#### PAGE EXCERPT ####

# distributed training
nodes: 1
gpus: 1 # I recommend always assigning 1 GPU to 1 node
nr: 0 # machine nr. in node (0 -- nodes - 1)
dataparallel: 1 # Use DataParallel instead of DistributedDataParallel
workers: 3
from_files: True
csv_file: "/gpfsdswork/projects/rech/dvj/uyk23wk/ConVIRT/roco-list.csv"
root_dir: "/gpfsscratch/rech/dvj/uyk23wk/roco-dataset-master/data/train/radiology/images"
val_csv_file: "/gpfsdswork/projects/rech/dvj/uyk23wk/ConVIRT/val-roco-list.csv"
val_root_dir: "/gpfsscratch/rech/dvj/uyk23wk/roco-dataset-master/data/validation/radiology/images"
log_loss_dir: "/gpfsdswork/projects/rech/dvj/uyk23wk/logs"

# train options
seed: 42 # sacred handles automatic seeding when passed in the config
batch_size: 32
image_size: 224
start_epoch: 0
epochs: 100
pretrain: False
training_temperature: 15

# model options
resnet: "clip"
bert: "/gpfsscratch/rech/dvj/uyk23wk/emilyalsentzer/Bio_ClinicalBERT"
freeze_layers: [0,1,2,3,4,5,6,7,8,9,10,11]
projection_dim: 512 # "[...] to project the representation to a 128-dimensional latent space"
truncation: False
sampling: True

# loss options
optimizer: "Adam" # or LARS (experimental)
weight_decay: 1.0e-6 # "optimized using LARS [...] and weight decay of 10−6"
temperature: 0.1 # see appendix B.7.: Optimal temperature under different batch sizes

# reload options
model_path: "/gpfsscratch/rech/dvj/uyk23wk/ROCO/test_CLIP_bis" # set to the directory containing `checkpoint_##.tar`
epoch_num: 100 # set to checkpoint number
reload: False

# logistic regression options
# logistic_batch_size: 256
# logistic_epochs: 500

#### DATA EXTRACT ####

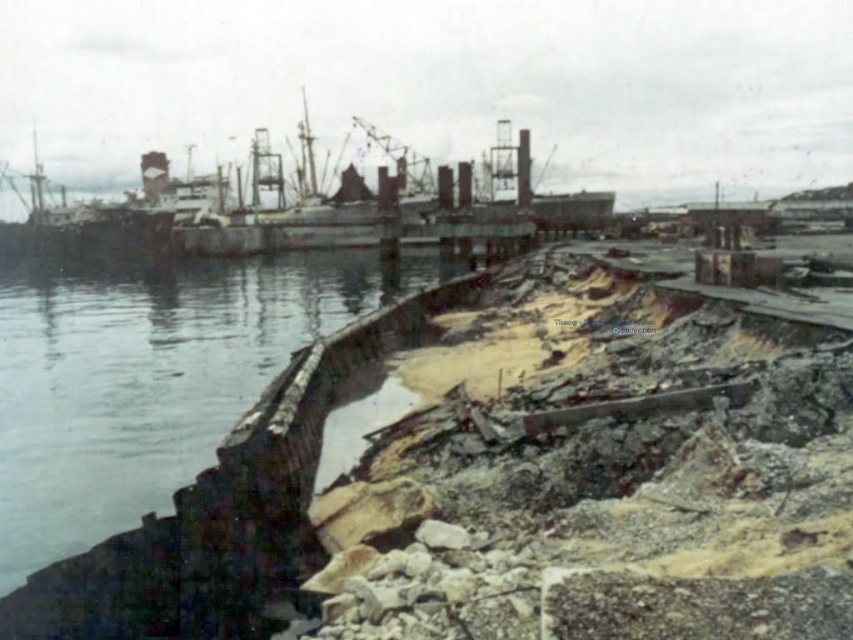
You are a photographer positioned at the edge of the harbor. You want to capture a photo of both the rusty metallic water at lower left and the rusty metal ship at center. Which object should you focus on first to ensure both are in sharp focus?

You should focus on the rusty metallic water at lower left first because it is closer to the viewer than the rusty metal ship at center. By focusing on the closer object, the ship will still be within the depth of field and remain sharp in the photo.

You are a harbor inspector assessing the scene. You notice the rusty metallic water at lower left and the rusty metal ship at center. According to the spatial arrangement, which object is positioned to the right of the other?

The rusty metallic water at lower left is to the right of the rusty metal ship at center.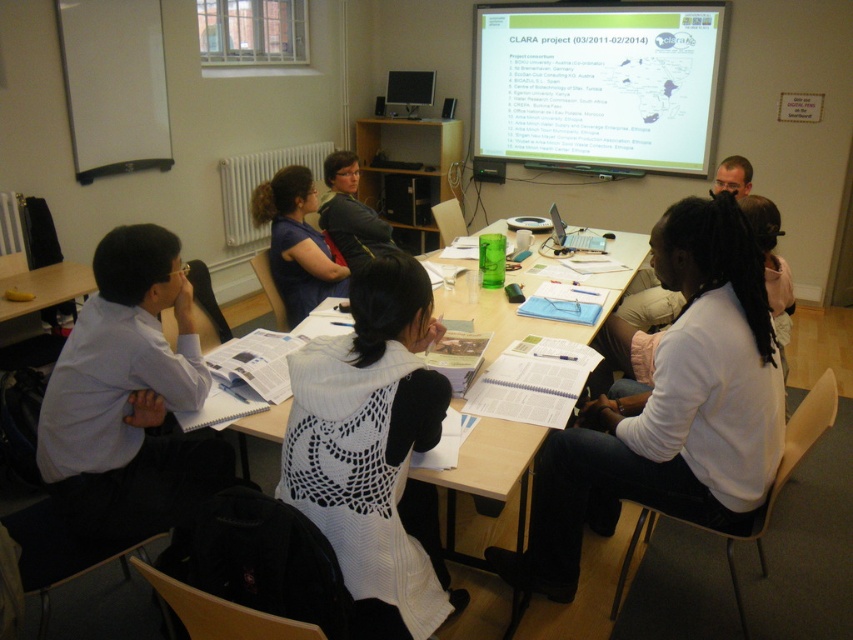
Question: Which point is closer to the camera?

Choices:
 (A) (343, 292)
 (B) (459, 492)

Answer: (B)

Question: Which point appears closest to the camera in this image?

Choices:
 (A) (148, 262)
 (B) (495, 435)
 (C) (363, 268)
 (D) (726, 436)

Answer: (C)

Question: Which object is closer to the camera taking this photo?

Choices:
 (A) matte black sweater at center
 (B) white knitted vest at center
 (C) white glossy projector screen at upper center
 (D) white shirt at left

Answer: (B)

Question: Can you confirm if white knitted vest at center is positioned above matte black sweater at center?

Choices:
 (A) no
 (B) yes

Answer: (A)

Question: Can you confirm if white knit sweater at center is positioned to the left of white glossy projector screen at upper center?

Choices:
 (A) no
 (B) yes

Answer: (B)

Question: Does white knit sweater at center have a lesser width compared to white knitted vest at center?

Choices:
 (A) yes
 (B) no

Answer: (B)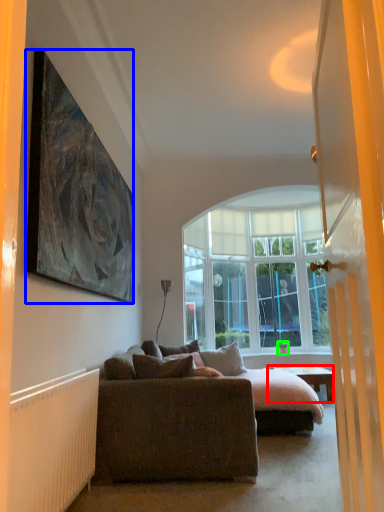
Question: Which object is positioned farthest from desk (highlighted by a red box)? Select from picture frame (highlighted by a blue box) and houseplant (highlighted by a green box).

Choices:
 (A) picture frame
 (B) houseplant

Answer: (A)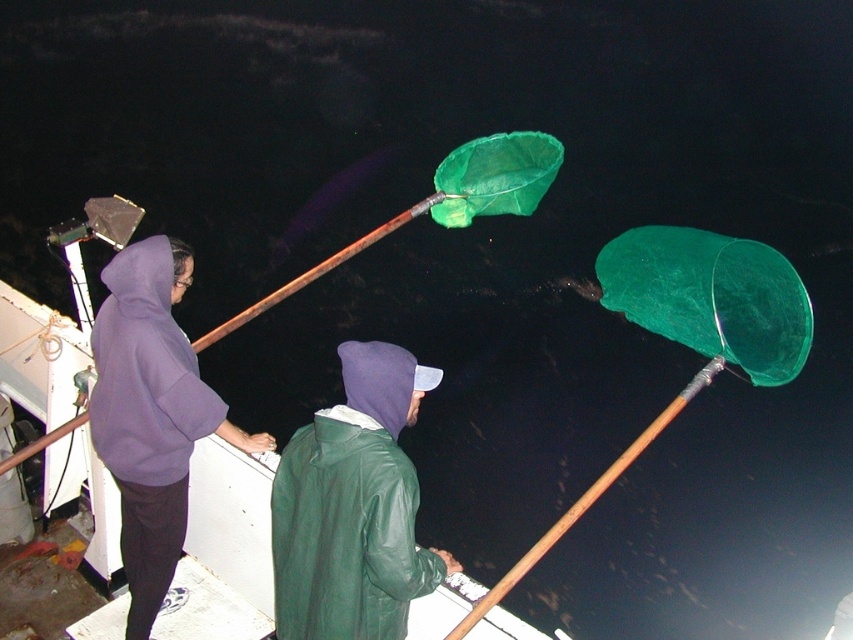
Based on the coordinates provided, which object corresponds to the point at (151, 413) in the nighttime boat scene?

The point at (151, 413) corresponds to the purple hoodie at left.

You are on a boat at night. You see a green matte jacket at center and a green fabric net at left. Which object is taller?

The green matte jacket at center is taller than the green fabric net at left.

You are on a boat at night and need to determine which object takes up more horizontal space. Based on the scene, which one is wider between the green matte jacket at center and the green fabric net at left?

The green fabric net at left is wider than the green matte jacket at center.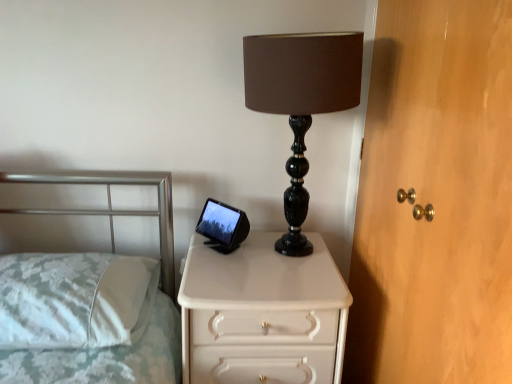
Question: Are white fabric pillow at left and black marble lamp at center located far from each other?

Choices:
 (A) yes
 (B) no

Answer: (B)

Question: Is white fabric pillow at left next to black marble lamp at center and touching it?

Choices:
 (A) yes
 (B) no

Answer: (B)

Question: Considering the relative sizes of white fabric pillow at left and black marble lamp at center in the image provided, is white fabric pillow at left bigger than black marble lamp at center?

Choices:
 (A) no
 (B) yes

Answer: (A)

Question: Can we say white fabric pillow at left lies outside black marble lamp at center?

Choices:
 (A) yes
 (B) no

Answer: (A)

Question: Is white fabric pillow at left oriented towards black marble lamp at center?

Choices:
 (A) yes
 (B) no

Answer: (B)

Question: Does white fabric pillow at left appear on the left side of black marble lamp at center?

Choices:
 (A) yes
 (B) no

Answer: (A)

Question: From the image's perspective, is wooden dresser at right under black marble lamp at center?

Choices:
 (A) yes
 (B) no

Answer: (A)

Question: Is wooden dresser at right positioned beyond the bounds of black marble lamp at center?

Choices:
 (A) no
 (B) yes

Answer: (B)

Question: From a real-world perspective, is wooden dresser at right positioned under black marble lamp at center based on gravity?

Choices:
 (A) yes
 (B) no

Answer: (A)

Question: Considering the relative positions of wooden dresser at right and black marble lamp at center in the image provided, is wooden dresser at right to the left of black marble lamp at center from the viewer's perspective?

Choices:
 (A) no
 (B) yes

Answer: (A)

Question: Can you confirm if wooden dresser at right is smaller than black marble lamp at center?

Choices:
 (A) yes
 (B) no

Answer: (B)

Question: Does wooden dresser at right have a greater width compared to black marble lamp at center?

Choices:
 (A) yes
 (B) no

Answer: (B)

Question: Can you confirm if white fabric pillow at left is wider than wooden dresser at right?

Choices:
 (A) no
 (B) yes

Answer: (B)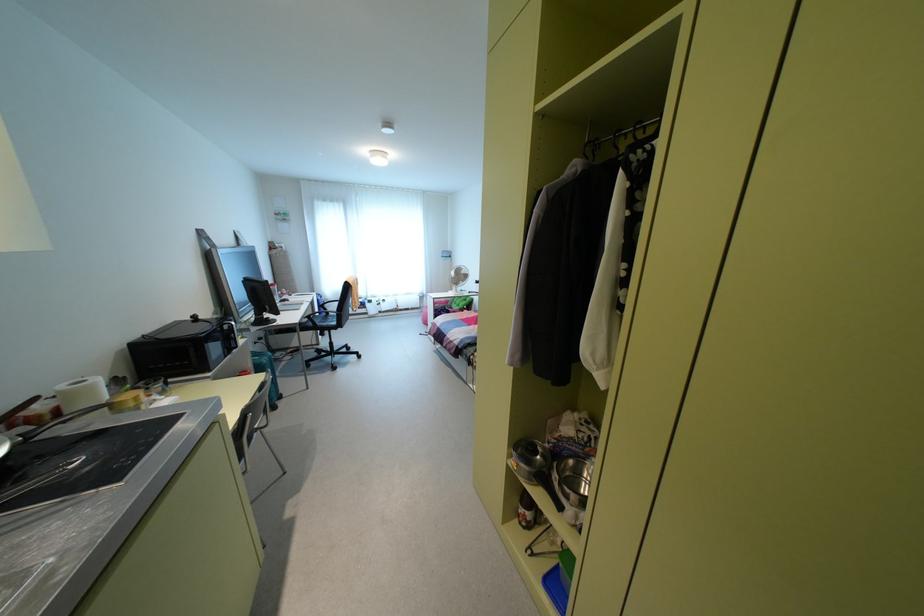
Image resolution: width=924 pixels, height=616 pixels. I want to click on chair sitting surface, so click(322, 317).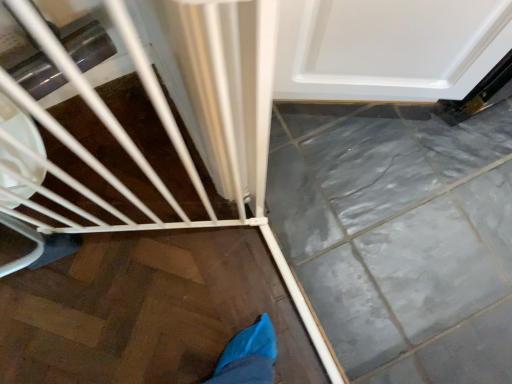
Question: Is white glossy door at upper right taller or shorter than white matte baby carriage at lower left?

Choices:
 (A) short
 (B) tall

Answer: (A)

Question: Do you think white glossy door at upper right is within white matte baby carriage at lower left, or outside of it?

Choices:
 (A) inside
 (B) outside

Answer: (B)

Question: Considering the positions of white glossy door at upper right and white matte baby carriage at lower left in the image, is white glossy door at upper right bigger or smaller than white matte baby carriage at lower left?

Choices:
 (A) small
 (B) big

Answer: (B)

Question: Is white matte baby carriage at lower left inside or outside of white glossy door at upper right?

Choices:
 (A) outside
 (B) inside

Answer: (A)

Question: In terms of size, does white matte baby carriage at lower left appear bigger or smaller than white glossy door at upper right?

Choices:
 (A) big
 (B) small

Answer: (B)

Question: Relative to white glossy door at upper right, is white matte baby carriage at lower left in front or behind?

Choices:
 (A) behind
 (B) front

Answer: (B)

Question: Based on their positions, is white matte baby carriage at lower left located to the left or right of white glossy door at upper right?

Choices:
 (A) right
 (B) left

Answer: (B)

####

(PROBLEMS TO SOLVE):
[1] Write out the part of the training configuration from "freeze_layers: [0,1,2,3,4,5,6,7,8,9,10,11]" to "or LARS (experimental)".
[2] What batch size does the training configuration set?
The data are separate material from the training configuration.

(ANSWERS BY TASK):
[1]
freeze_layers: [0,1,2,3,4,5,6,7,8,9,10,11]
projection_dim: 512 # "[...] to project the representation to a 128-dimensional latent space"
truncation: False
sampling: True

# loss options
optimizer: "Adam" # or LARS (experimental)

[2] 32